Alia Farid
Alia Farid is filmmaker and sculptor whose practice centers lesser-known histories that are deliberately erased. Her work explores the ecological devastation of southern Iraq and the forced displacement of its people, the under-told histories of Arab and South Asian migration to Latin America and the Caribbean, and the intersectional Palestinian–Puerto Rican solidarity movement. Farid holds a Bachelor of Fine Arts from La Escuela de Artes Plásticas de Puerto Rico (Viejo San Juan), a Master of Science in Visual Studies from the Visual Arts Program (now Art, Culture & Technology) at Massachusetts Institute of Technology, and a Master of Arts in Museum Studies and Critical Theory from the Independent Studies Programme or Programa d’Estudis Independents at MACBA (Barcelona).

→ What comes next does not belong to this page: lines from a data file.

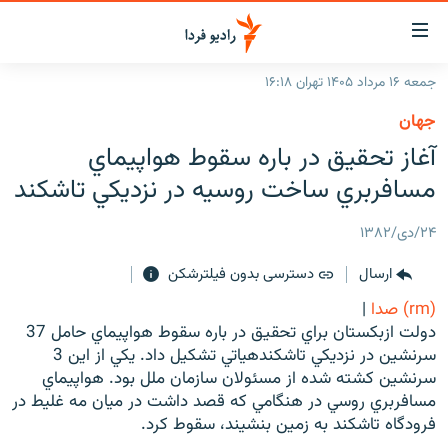
ینک‌های
ابلیت
سترسی
جمعه ۱۶ مرداد ۱۴۰۵ تهران ۱۶:۱۸
ازگشت
صفحه اصلی
جهان
ازگشت
ایران
آغاز تحقيق در باره سقوط هواپيماي
ه
نوی
جهان
مسافربري ساخت روسيه در نزديكي تاشكند
صلی
رادیو
فتن
۲۴/دی/۱۳۸۲
ه
پادکست
انتخاب کنید و بشنوید
فحه
ارسال
دسترسی بدون فیلترشکن
چندرسانه‌ای
برنامه‌های رادیویی
ستجو
(rm) صدا
|
زنان فردا
فرکانس‌ها
گزارش‌های تصویری
دولت ازبكستان براي تحقيق در باره سقوط هواپيماي حامل 37
سرنشين در نزديكي تاشكندهياتي تشكيل داد. يكي از اين 3
گزارش‌های ویدئویی
English
سرنشين كشته شده از مسئولان سازمان ملل بود. هواپيماي
مسافربري روسي در هنگامي كه قصد داشت در ميان مه غليط در
فرودگاه تاشكند به زمين بنشيند، سقوط كرد.
به ما بپیوندید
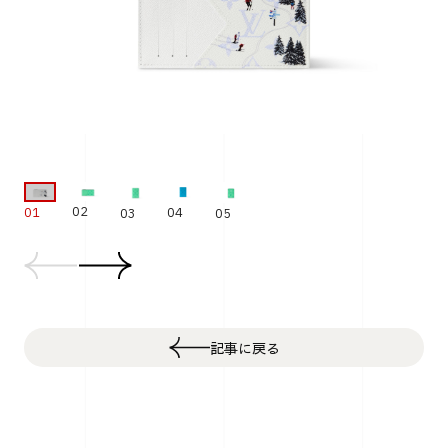
02
01
04
05
03
記事に戻る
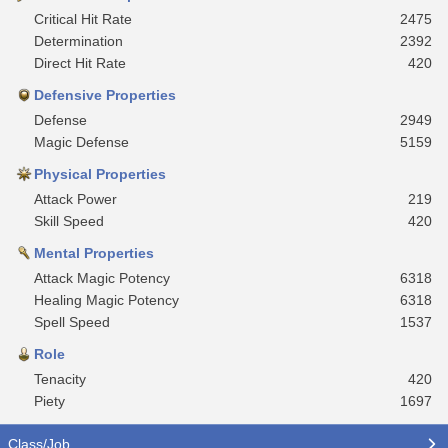
Critical Hit Rate
2475
Determination
2392
Direct Hit Rate
420
Defensive Properties
Defense
2949
Magic Defense
5159
Physical Properties
Attack Power
219
Skill Speed
420
Mental Properties
Attack Magic Potency
6318
Healing Magic Potency
6318
Spell Speed
1537
Role
Tenacity
420
Piety
1697
Class/Job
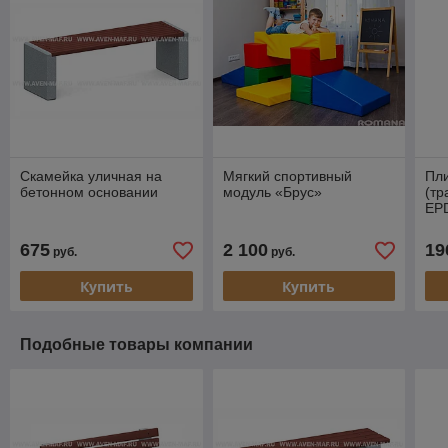
Скамейка уличная на
Мягкий спортивный
Пли
бетонном основании
модуль «Брус»
(тр
EP
675
2 100
19
руб.
руб.
Купить
Купить
Подобные товары компании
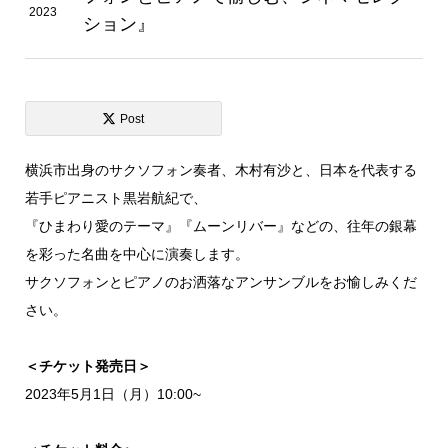
2023
ション』
Post
横浜市出身のサクソフォン奏者、木村有沙と、日本を代表する
若手ピアニスト黒岩航紀で、
『ひまわり愛のテーマ』『ムーンリバー』などの、往年の銀幕
を彩った名曲を中心に演奏します。
サクソフォンとピアノのお洒落なアンサンブルをお愉しみくだ
さい。
＜チケット発売日＞
2023年5月1日（月）10:00~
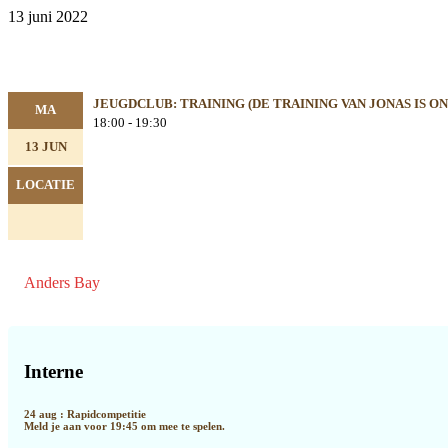
13 juni 2022
JEUGDCLUB: TRAINING (DE TRAINING VAN JONAS IS ON
MA
18:00 - 19:30
13 JUN
LOCATIE
Anders Bay
Primaire
Sidebar
Interne
24 aug : Rapidcompetitie
Meld je aan voor 19:45 om mee te spelen.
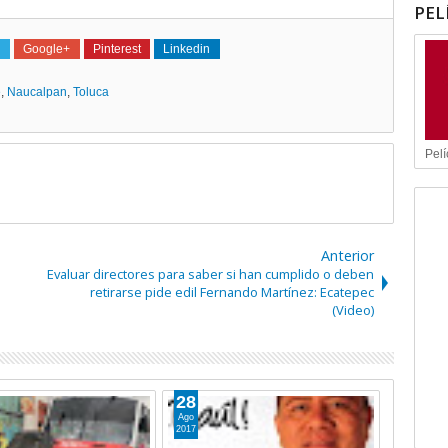
PEL
Google+
Pinterest
Linkedin
e
,
Naucalpan
,
Toluca
Pelí
Anterior
Evaluar directores para saber si han cumplido o deben
retirarse pide edil Fernando Martínez: Ecatepec
(Video)
28
Ago
2017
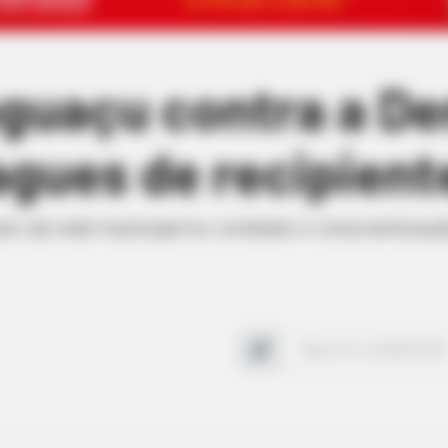
guaçu contra a De
gues de recipient
 ano da rede municipal no combate e conscientiza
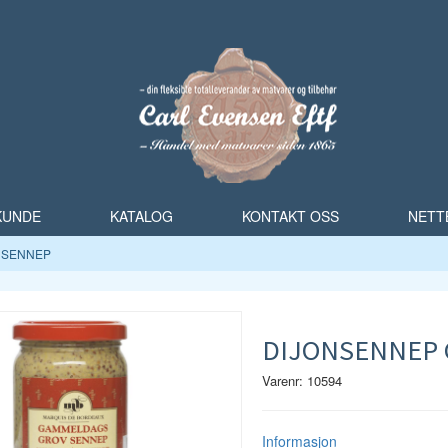
 KUNDE
KATALOG
KONTAKT OSS
NETT
SENNEP
DIJONSENNEP G
Varenr: 10594
Informasjon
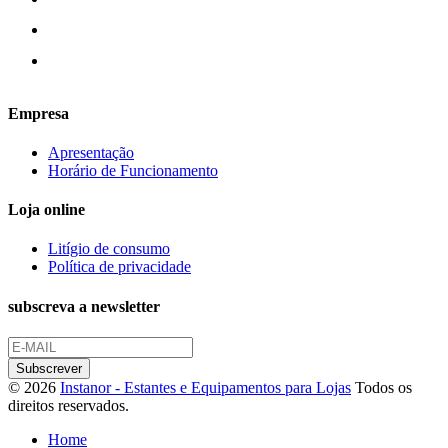
Empresa
Apresentação
Horário de Funcionamento
Loja online
Litígio de consumo
Política de privacidade
subscreva a newsletter
© 2026
Instanor - Estantes e Equipamentos para Lojas
Todos os
direitos reservados.
Home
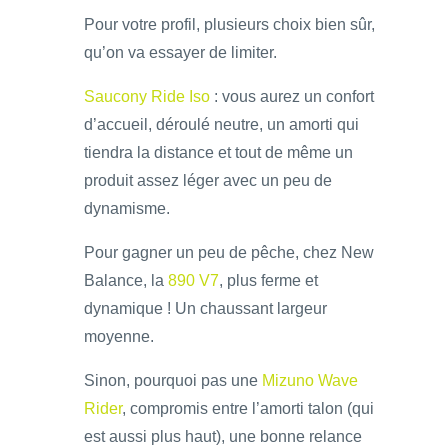
Pour votre profil, plusieurs choix bien sûr,
qu’on va essayer de limiter.
Saucony Ride Iso
: vous aurez un confort
d’accueil, déroulé neutre, un amorti qui
tiendra la distance et tout de même un
produit assez léger avec un peu de
dynamisme.
Pour gagner un peu de pêche, chez New
Balance, la
890 V7
, plus ferme et
dynamique ! Un chaussant largeur
moyenne.
Sinon, pourquoi pas une
Mizuno Wave
Rider
, compromis entre l’amorti talon (qui
est aussi plus haut), une bonne relance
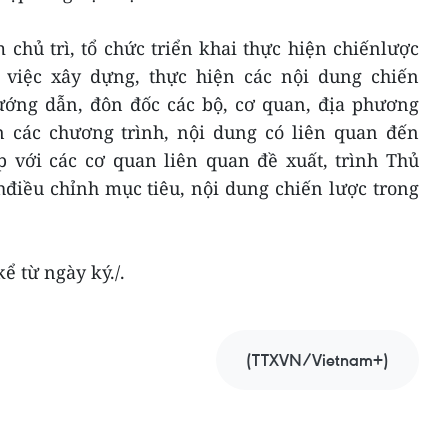
 chủ trì, tổ chức triển khai thực hiện chiếnlược
 việc xây dựng, thực hiện các nội dung chiến
hướng dẫn, đôn đốc các bộ, cơ quan, địa phương
n các chương trình, nội dung có liên quan đến
ợp với các cơ quan liên quan đề xuất, trình Thủ
điều chỉnh mục tiêu, nội dung chiến lược trong
ể từ ngày ký./.
(TTXVN/Vietnam+)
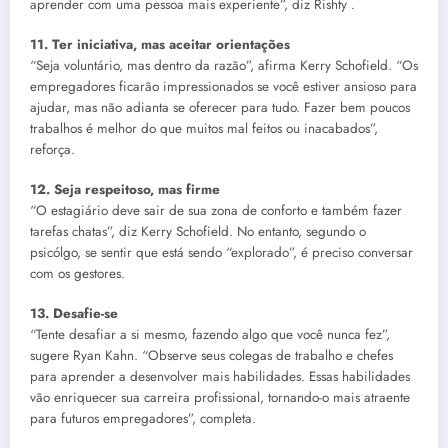
aprender com uma pessoa mais experiente”, diz Rishty .
11. Ter iniciativa, mas aceitar orientações
“Seja voluntário, mas dentro da razão”, afirma Kerry Schofield. “Os
empregadores ficarão impressionados se você estiver ansioso para
ajudar, mas não adianta se oferecer para tudo. Fazer bem poucos
trabalhos é melhor do que muitos mal feitos ou inacabados”,
reforça.
12. Seja respeitoso, mas firme
“O estagiário deve sair de sua zona de conforto e também fazer
tarefas chatas”, diz Kerry Schofield. No entanto, segundo o
psicólgo, se sentir que está sendo “explorado”, é preciso conversar
com os gestores.
13. Desafie-se
“Tente desafiar a si mesmo, fazendo algo que você nunca fez”,
sugere Ryan Kahn. “Observe seus colegas de trabalho e chefes
para aprender a desenvolver mais habilidades. Essas habilidades
vão enriquecer sua carreira profissional, tornando-o mais atraente
para futuros empregadores”, completa.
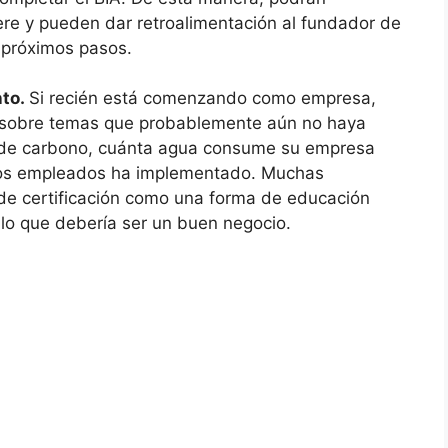
re y pueden dar retroalimentación al fundador de
 próximos pasos.
nto.
Si recién está comenzando como empresa,
n sobre temas que probablemente aún no haya
a de carbono, cuánta agua consume su empresa
e los empleados ha implementado. Muchas
 de certificación como una forma de educación
 lo que debería ser un buen negocio.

Farid has had solo exhibitions at Chisenhale Gallery (London, 2023), The Power Plant Contemporary Art Gallery (Toronto, 2023), Rivers Institute (New Orleans, 2023), Kunsthalle Basel (2022), the Contemporary Art Museum St. Louis (2022), Kunstinstituut Melly (Rotterdam, 2020) and Portikus (Frankfurt, 2019). She has also been included in the Whitney Biennial 2022, 32nd Bienal de São Paulo, the 12th Gwangju Biennale, Sharjah Biennial 14, the 2nd Lahore Biennale, “Theater of Operations: The Gulf Wars 1991-2001” at MoMA PS1, the Yokohama Triennale 2020, and Forecast Form at Museum of Contemporary Art (MCA) in Chicago. She has also curated the Kuwait Pavilion at the 14th International Architecture Exhibition (2015). Farid received The Lise Wilhelmsen Art Award in 2023 and is currently the David and Roberta Logie Fellow at the Harvard Radcliffe Institute (2023-2024). Her research at Radcliffe is a continuation of Chibayish (included in this exhibition), which will culminate in an artist’s book (forthcoming, Siglio Press) responding to the images and texts produced by photographers who frame the southern marshes of Iraq as a primordial space.